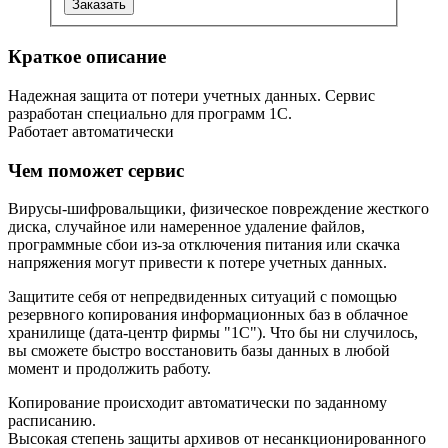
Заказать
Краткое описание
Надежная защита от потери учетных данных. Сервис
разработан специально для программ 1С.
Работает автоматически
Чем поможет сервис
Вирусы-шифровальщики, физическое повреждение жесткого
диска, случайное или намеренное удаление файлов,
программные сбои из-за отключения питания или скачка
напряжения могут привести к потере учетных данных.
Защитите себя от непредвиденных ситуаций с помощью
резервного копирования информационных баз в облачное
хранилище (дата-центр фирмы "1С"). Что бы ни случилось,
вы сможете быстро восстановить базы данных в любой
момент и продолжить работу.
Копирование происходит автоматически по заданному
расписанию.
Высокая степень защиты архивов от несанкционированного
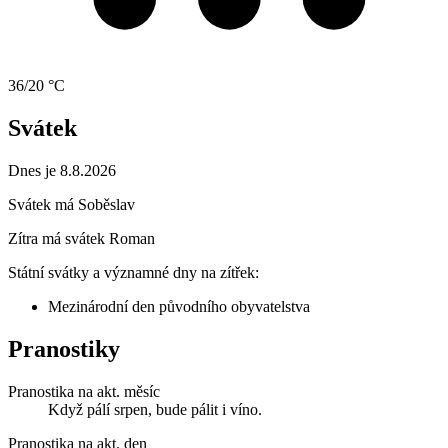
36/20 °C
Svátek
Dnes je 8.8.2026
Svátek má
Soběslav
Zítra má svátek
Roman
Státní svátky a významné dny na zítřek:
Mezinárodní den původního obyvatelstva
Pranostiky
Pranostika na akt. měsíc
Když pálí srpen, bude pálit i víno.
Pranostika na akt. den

*Exercise aim:*
Provide solely the number of lines in the listing that contain "автоматически".

*Task response:*
2